(Provided data Opens)

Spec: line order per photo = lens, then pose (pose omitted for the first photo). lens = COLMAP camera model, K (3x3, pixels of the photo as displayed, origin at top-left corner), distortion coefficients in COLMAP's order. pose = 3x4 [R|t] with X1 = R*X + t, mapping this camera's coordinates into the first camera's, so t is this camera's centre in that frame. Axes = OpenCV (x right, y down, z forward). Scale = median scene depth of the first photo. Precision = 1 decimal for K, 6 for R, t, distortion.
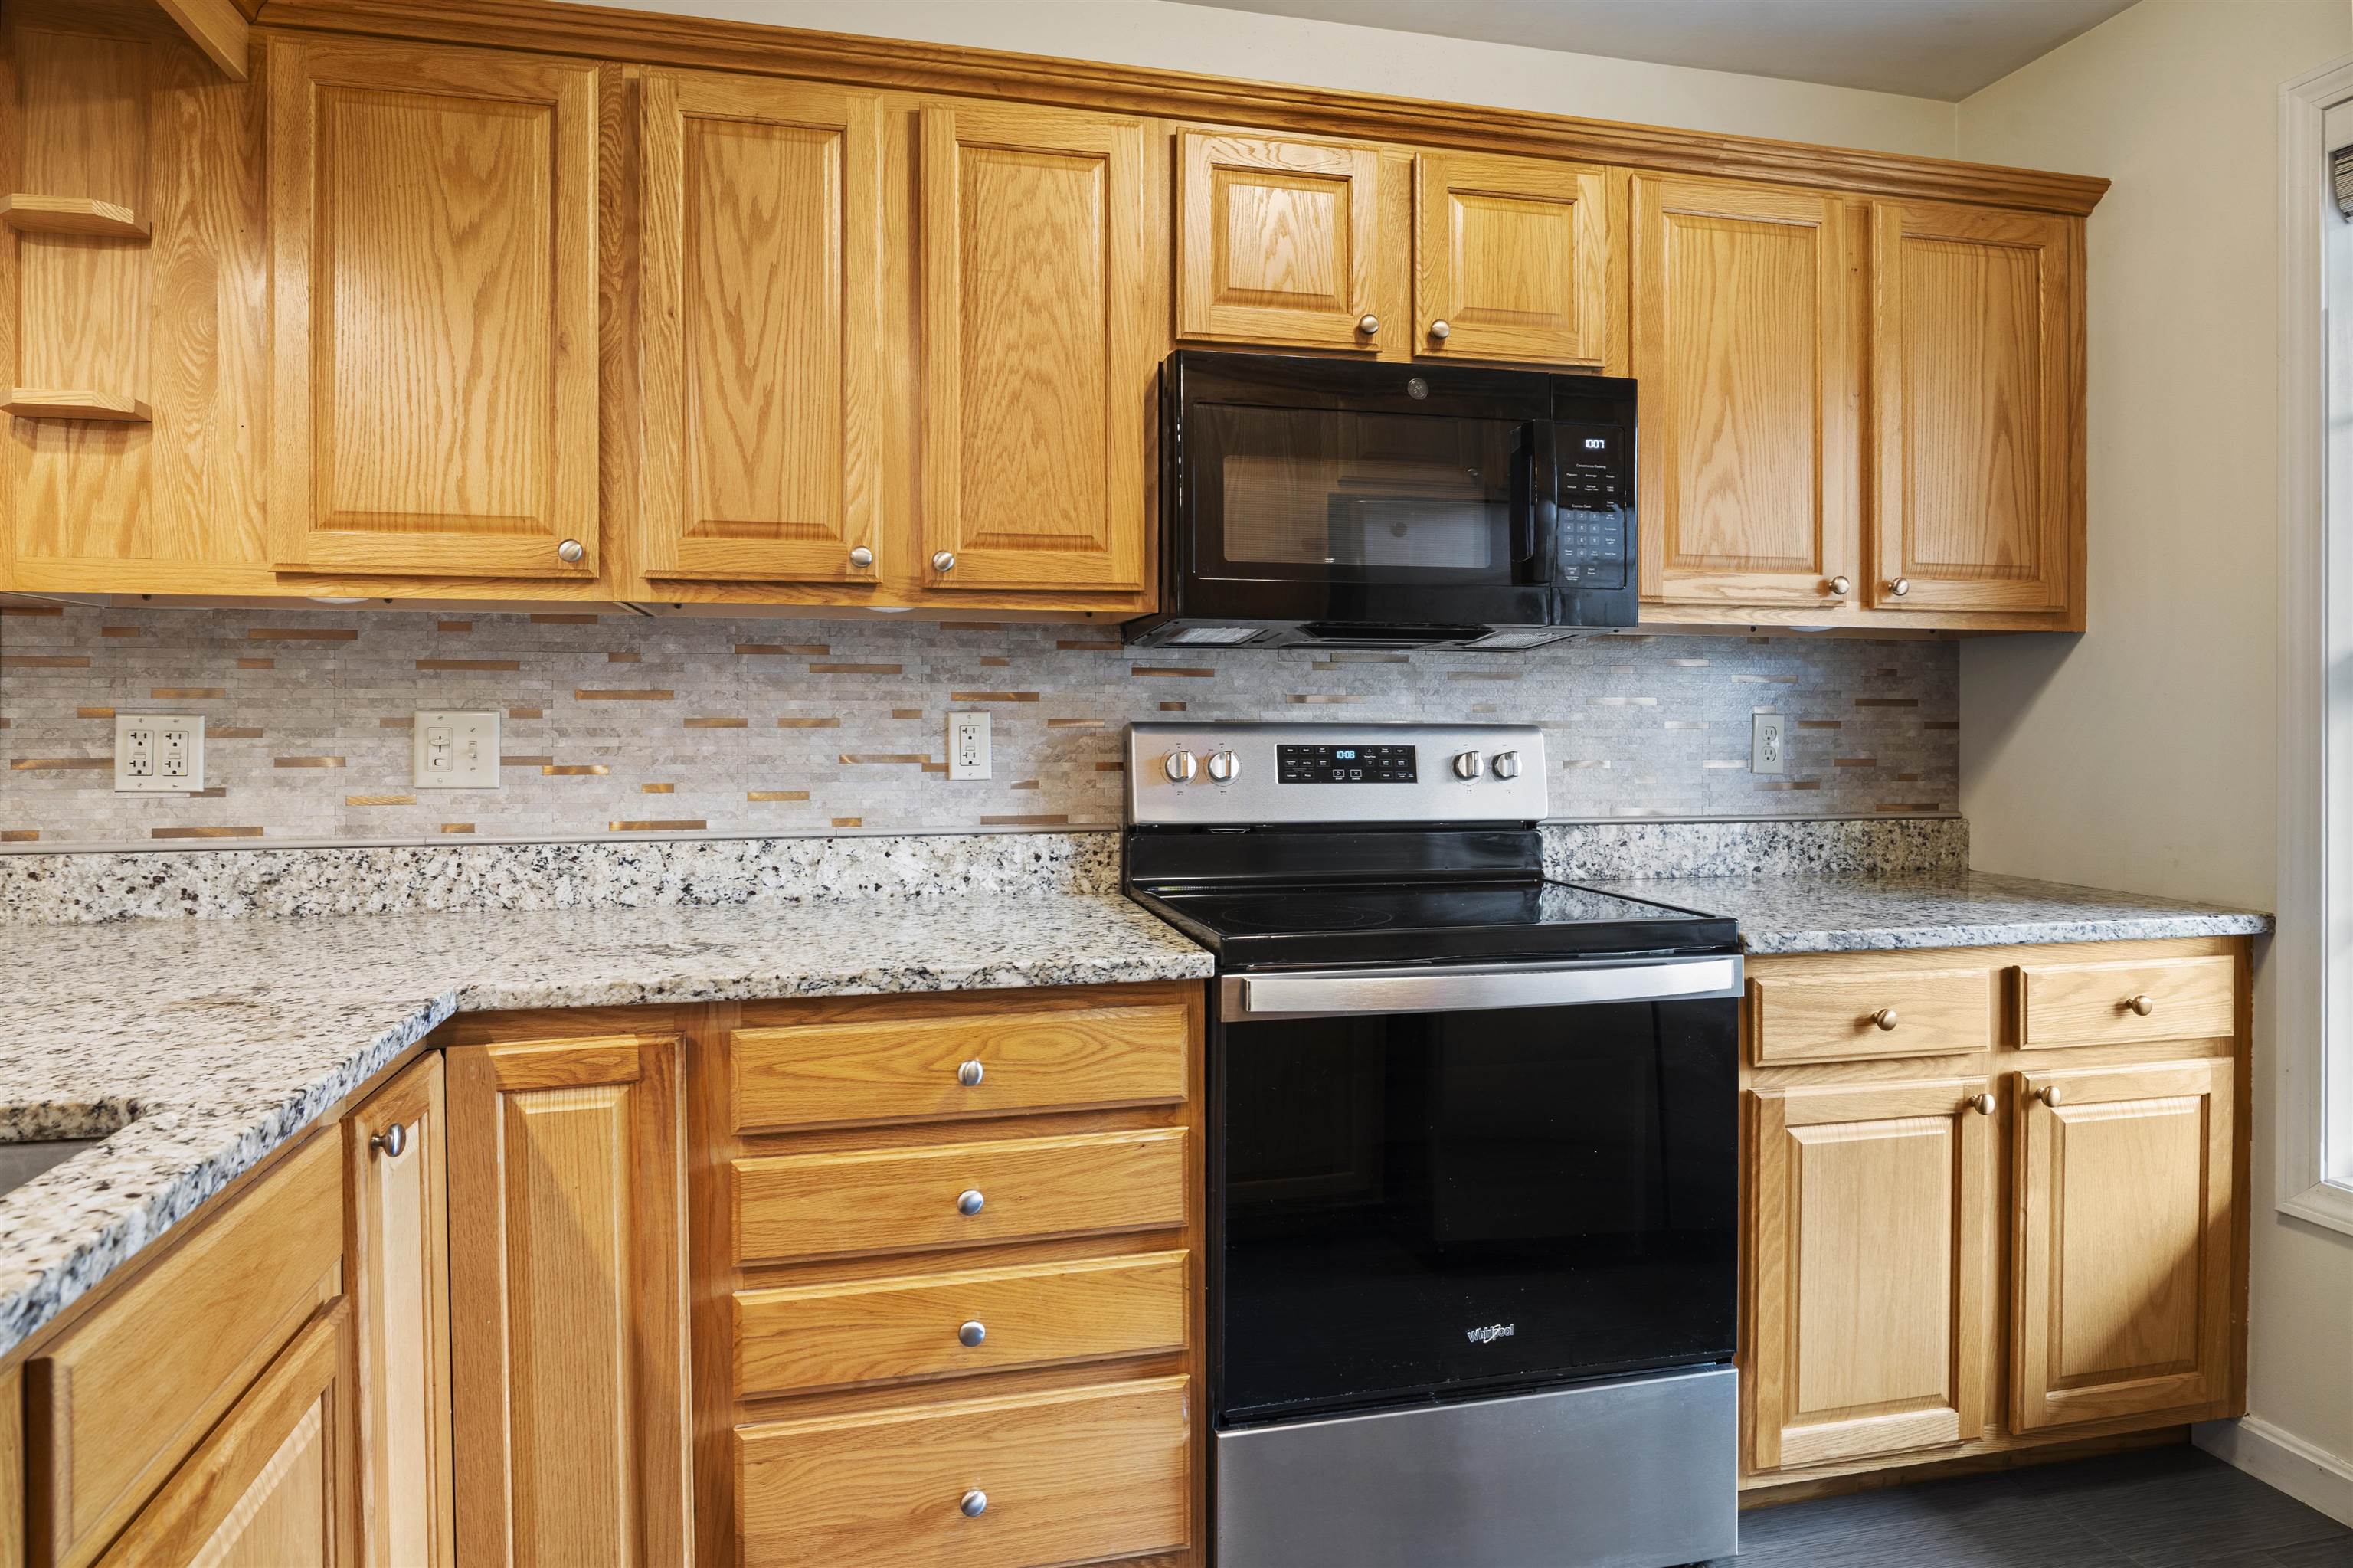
lens RADIAL K [[1409.5, 0, 1179.6], [0, 1409.5, 715.7], [0, 0, 1]] dist [-0.006316, -0.000664]
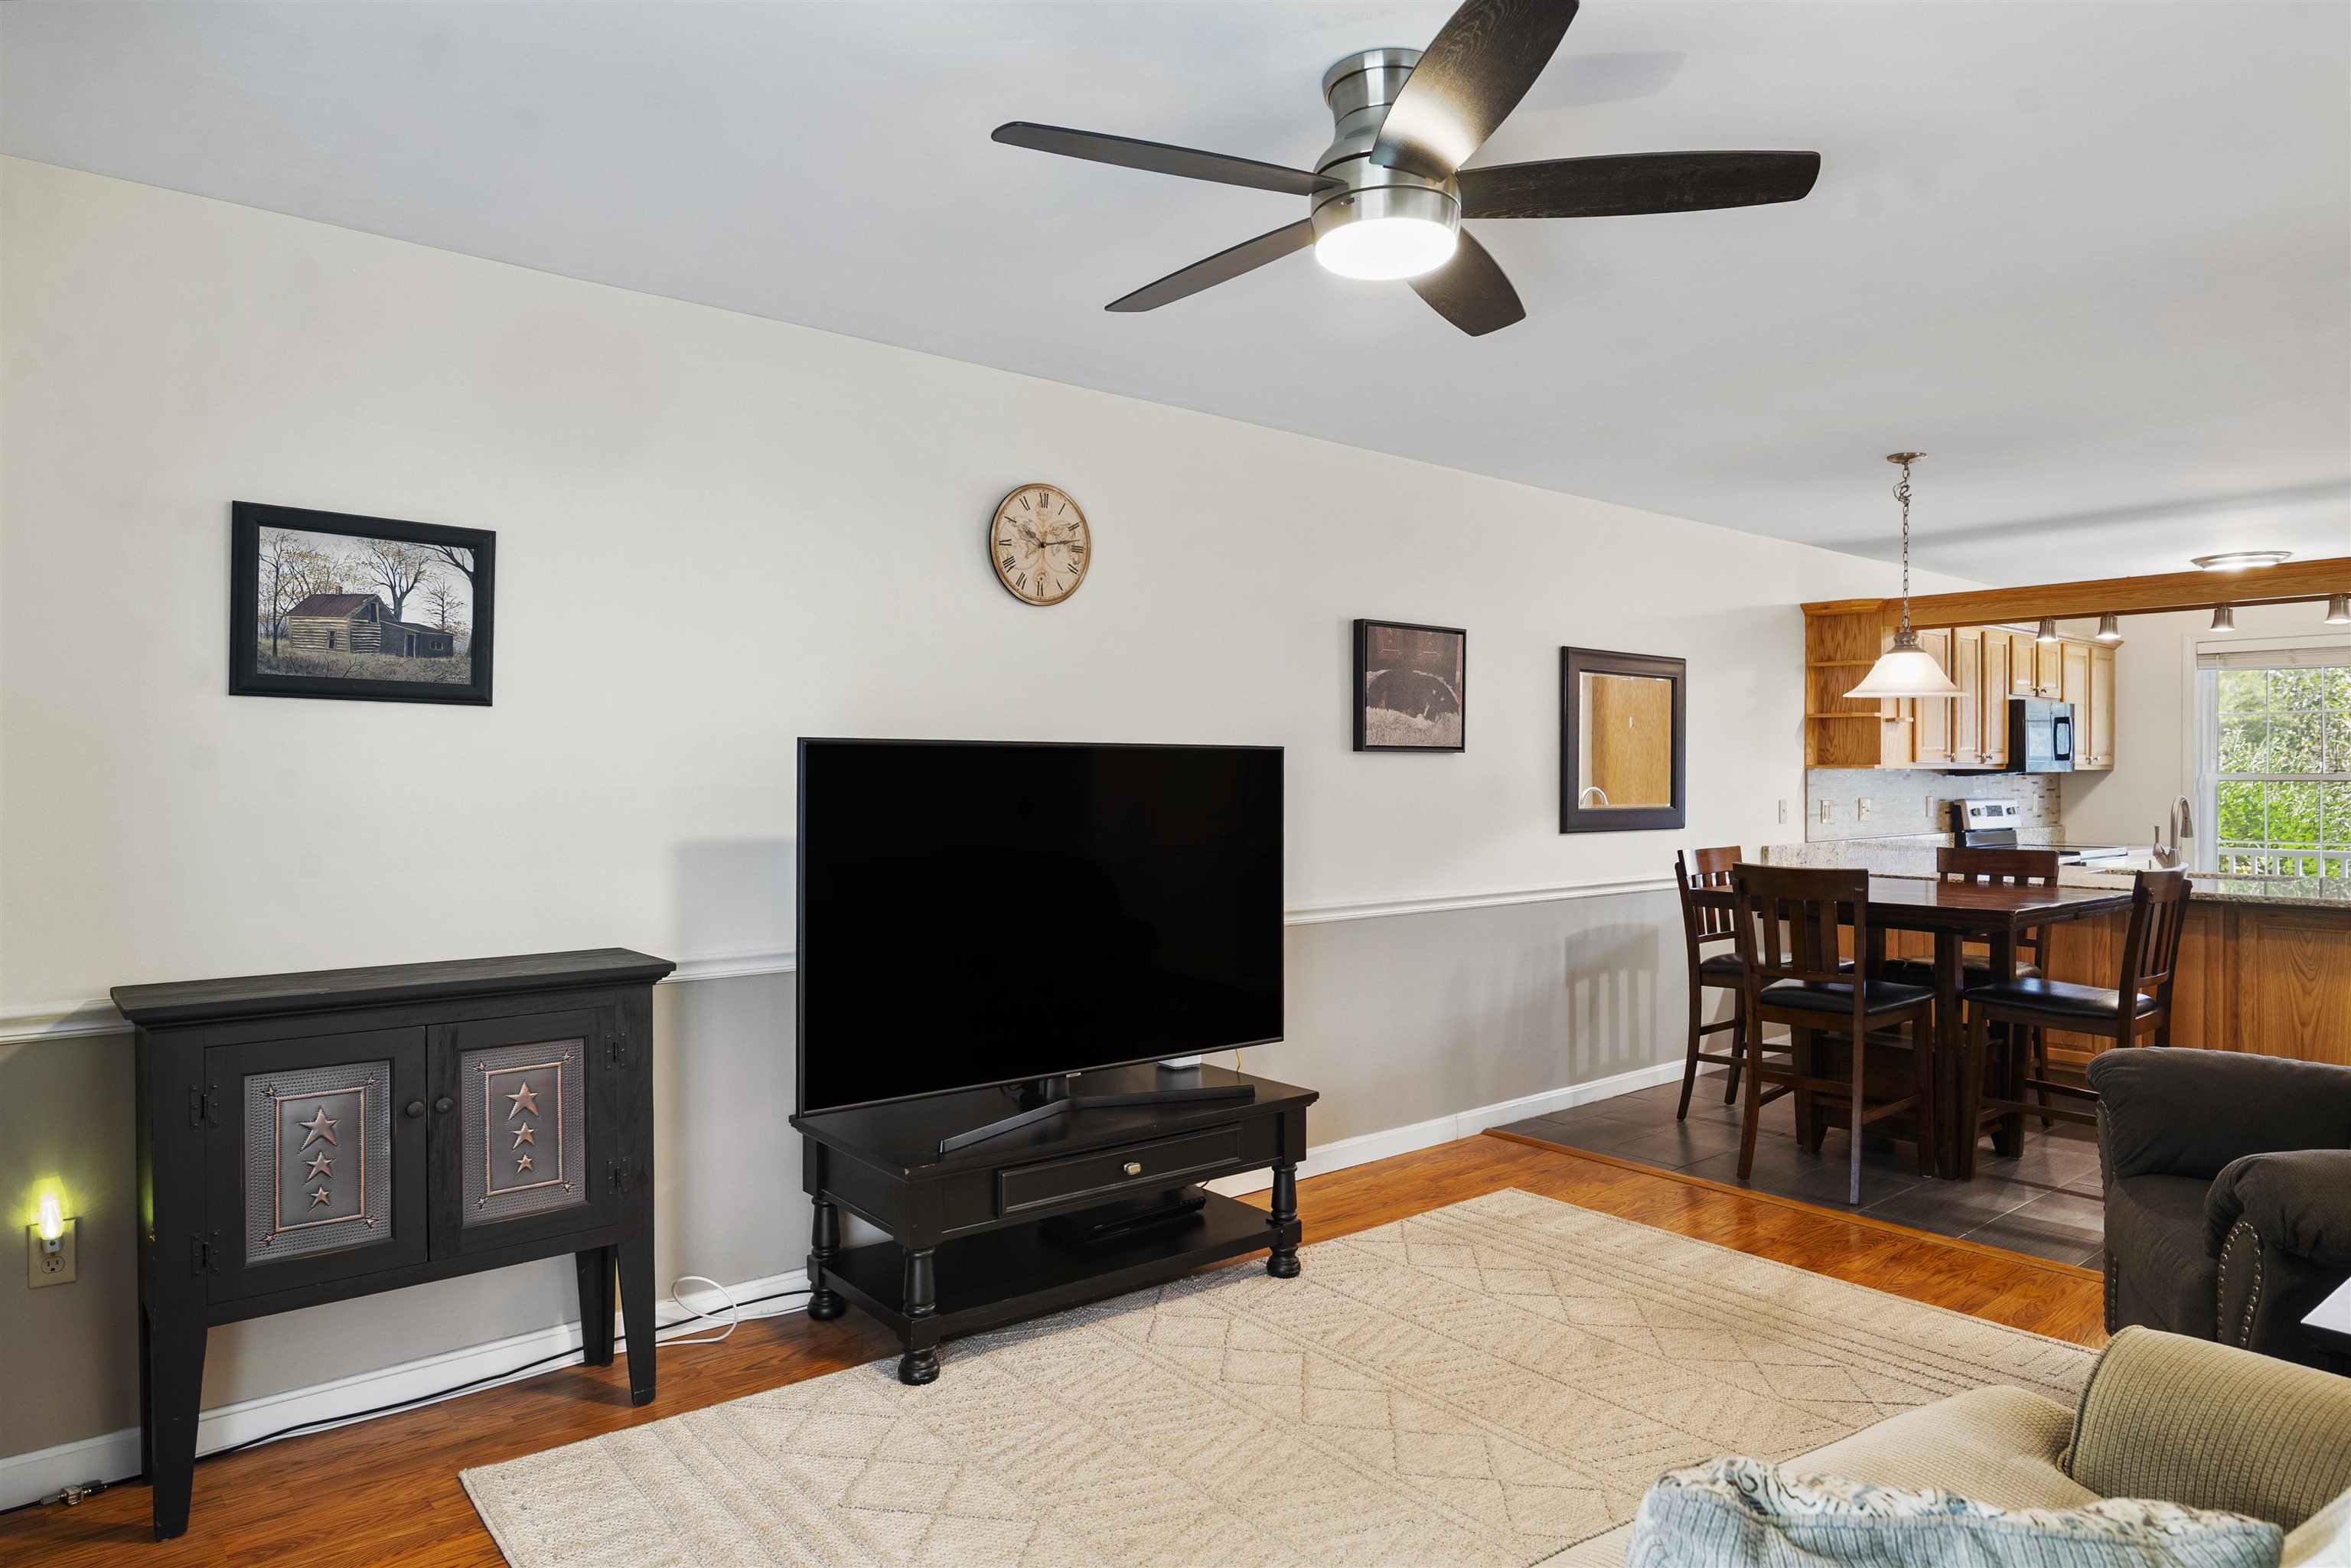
lens RADIAL K [[1440.6, 0, 1175.5], [0, 1440.6, 784.0], [0, 0, 1]] dist [-0.002893, -0.001691]
pose [[0.902632, -0.002962, 0.430404, -3.447936], [-0.000714, 0.999965, 0.008379, -0.063842], [-0.430414, -0.007871, 0.902597, -1.388957]]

(Provided data Closes)

→ **What you need to do**
Since the pictures are not wanted, transcribe only the rest of the material above, exactly as it stands.

→ **Answer for the task**
Spec: line order per photo = lens, then pose (pose omitted for the first photo). lens = COLMAP camera model, K (3x3, pixels of the photo as displayed, origin at top-left corner), distortion coefficients in COLMAP's order. pose = 3x4 [R|t] with X1 = R*X + t, mapping this camera's coordinates into the first camera's, so t is this camera's centre in that frame. Axes = OpenCV (x right, y down, z forward). Scale = median scene depth of the first photo. Precision = 1 decimal for K, 6 for R, t, distortion.
lens RADIAL K [[1409.5, 0, 1179.6], [0, 1409.5, 715.7], [0, 0, 1]] dist [-0.006316, -0.000664]
lens RADIAL K [[1440.6, 0, 1175.5], [0, 1440.6, 784.0], [0, 0, 1]] dist [-0.002893, -0.001691]
pose [[0.902632, -0.002962, 0.430404, -3.447936], [-0.000714, 0.999965, 0.008379, -0.063842], [-0.430414, -0.007871, 0.902597, -1.388957]]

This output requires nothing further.